The fifth book in the Detective Kubu series set in Botswana is by far the most heartbreaking. While Stanley doesn’t shy away from his share of heartbreaking issues, this one hits home, as Kubu’s lovely, gentle father, Wilmon, is murdered. Kubu and his wife Joy are jangled awake by a terrible middle of the night phone call, and Kubu of course rushes to his mother’s side, refusing his boss’ offer of a ride. Stanley is able to beautifully portray the intrusion of grief into this family’s life and all the confusing and awful changes that grief brings with it.

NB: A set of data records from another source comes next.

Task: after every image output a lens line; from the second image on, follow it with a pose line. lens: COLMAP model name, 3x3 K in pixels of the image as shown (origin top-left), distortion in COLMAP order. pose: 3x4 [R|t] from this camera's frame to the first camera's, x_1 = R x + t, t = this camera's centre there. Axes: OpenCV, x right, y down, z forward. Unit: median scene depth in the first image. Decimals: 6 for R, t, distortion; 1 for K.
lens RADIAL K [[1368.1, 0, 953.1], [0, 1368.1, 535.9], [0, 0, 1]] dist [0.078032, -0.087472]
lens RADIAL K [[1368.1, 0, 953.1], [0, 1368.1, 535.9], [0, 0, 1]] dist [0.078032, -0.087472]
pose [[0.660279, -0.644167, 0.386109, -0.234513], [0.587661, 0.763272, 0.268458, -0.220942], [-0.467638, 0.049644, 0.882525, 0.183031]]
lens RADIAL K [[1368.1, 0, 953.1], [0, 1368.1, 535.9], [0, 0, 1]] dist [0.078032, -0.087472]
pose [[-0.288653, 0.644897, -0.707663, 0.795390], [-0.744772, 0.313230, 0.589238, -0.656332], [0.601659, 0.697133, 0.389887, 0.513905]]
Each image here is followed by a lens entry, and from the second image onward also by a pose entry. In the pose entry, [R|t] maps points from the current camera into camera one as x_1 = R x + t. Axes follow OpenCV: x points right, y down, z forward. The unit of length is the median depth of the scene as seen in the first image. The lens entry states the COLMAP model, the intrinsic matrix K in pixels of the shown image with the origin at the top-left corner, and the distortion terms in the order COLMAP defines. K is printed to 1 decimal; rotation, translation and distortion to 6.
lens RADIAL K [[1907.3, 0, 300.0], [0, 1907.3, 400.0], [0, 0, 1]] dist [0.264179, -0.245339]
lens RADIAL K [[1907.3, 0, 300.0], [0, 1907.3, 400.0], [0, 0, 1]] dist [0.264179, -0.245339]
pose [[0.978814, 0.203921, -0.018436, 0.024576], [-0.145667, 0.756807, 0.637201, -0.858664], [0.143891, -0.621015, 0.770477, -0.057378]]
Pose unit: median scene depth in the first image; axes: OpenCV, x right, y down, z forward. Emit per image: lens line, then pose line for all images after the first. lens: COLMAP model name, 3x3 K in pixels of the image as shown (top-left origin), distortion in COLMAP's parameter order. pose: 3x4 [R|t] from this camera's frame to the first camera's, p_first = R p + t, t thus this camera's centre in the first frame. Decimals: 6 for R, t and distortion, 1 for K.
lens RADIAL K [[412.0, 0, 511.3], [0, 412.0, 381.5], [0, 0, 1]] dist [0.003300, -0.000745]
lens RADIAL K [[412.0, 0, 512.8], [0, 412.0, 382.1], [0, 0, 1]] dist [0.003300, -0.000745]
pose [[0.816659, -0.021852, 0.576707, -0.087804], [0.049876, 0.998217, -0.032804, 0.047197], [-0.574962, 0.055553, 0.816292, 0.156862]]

While sometimes younger “hipper” writers are the more celebrated, older authors bring life experience and knowledge to their writing which illuminates and deepens what they’re writing about, and that’s the case here.
Although The Thief was not the first novel Fuminori Nakamura published, it is the first to come out here, and it’s a good place to start, though not entirely representative of his work. Of course since only three of his fourteen books have been translated (a fourth, The Gun, which was, in fact, the first issued in his native Japan, comes out in October), it’s hard to say comfortably generalize about his work (but try and stop me!). The Thief is the tight, taut crime story of an expert pickpocket who’s gotten in a little over his head. Nakamura unfolds his story expertly, working in the slow revelation of the big job that still haunts him with his daily life of boosting wallets. Eventually the past comes back to get its due and things wrap up in a suitably fatalistic fashion. With its philosophic overtones and gritty noir realism it reads like a combination of David Goodis and Albert Camus, which is a pretty interesting combination, even if I found it a bit restrained and derivative, especially with the introduction of a little neglected kid who allows the protagonist to demonstrate that even if he is a criminal, he isn’t such a bad guy.
I haven’t read Malla Nunn since her first book, A Beautiful Place to Die, a beautifully written novel. In that book she establishes her three central characters: Emmanuel Cooper, a white policeman; Shabalala, a Zulu policeman; and a Jewish doctor, Zweigman. The books are set in 1950’s South Africa, which makes all of these relationships loaded. In the first book the heaviness of the connections almost overwhelm the story. In this novel, Nunn’s fourth, the characters are established and comfortable and the story being told can run on its own steam.
This is an original and captivating novel. Set in Copenhagen on the campus of the University of Copenhagen, the politics swirling through academe are apparently brutal to the point of fatality. The central character, Anna Bella Nor, would probably get along well with Lisbeth Salander in terms of both brains and anger. Unlike Lisbeth, she’s more anchored to the world – she has parents, a toddler, an ex, friends, and she’s juggling the planned defense of her PhD thesis in biology while taking care of her daughter and, it turns out, helping to solve the murders of some colleagues.
The return of Ghanaian detective Darko Dawson is a very welcome one. I enjoyed Quartey’s first two novels in the series very much and I’m grateful to Soho Press for giving him a new home. Quartey, born in Ghana to an American and a Ghanian, has ended up in L.A. but his heart remains in Ghana and it’s on his sleeve as he relates the adventures of Detective Darko.
Darko is happily married and has a son with a heart condition – in the first two books his condition was worsening, and the Dawsons had no way to pay for surgery. That problem has been overcome as the book opens with little Hosiah recovering well with his anxious parents looking on. That’s a relief for all (including this reader) but Darko is called away from his son’s bedside before his leave is up to attend to a case in another city.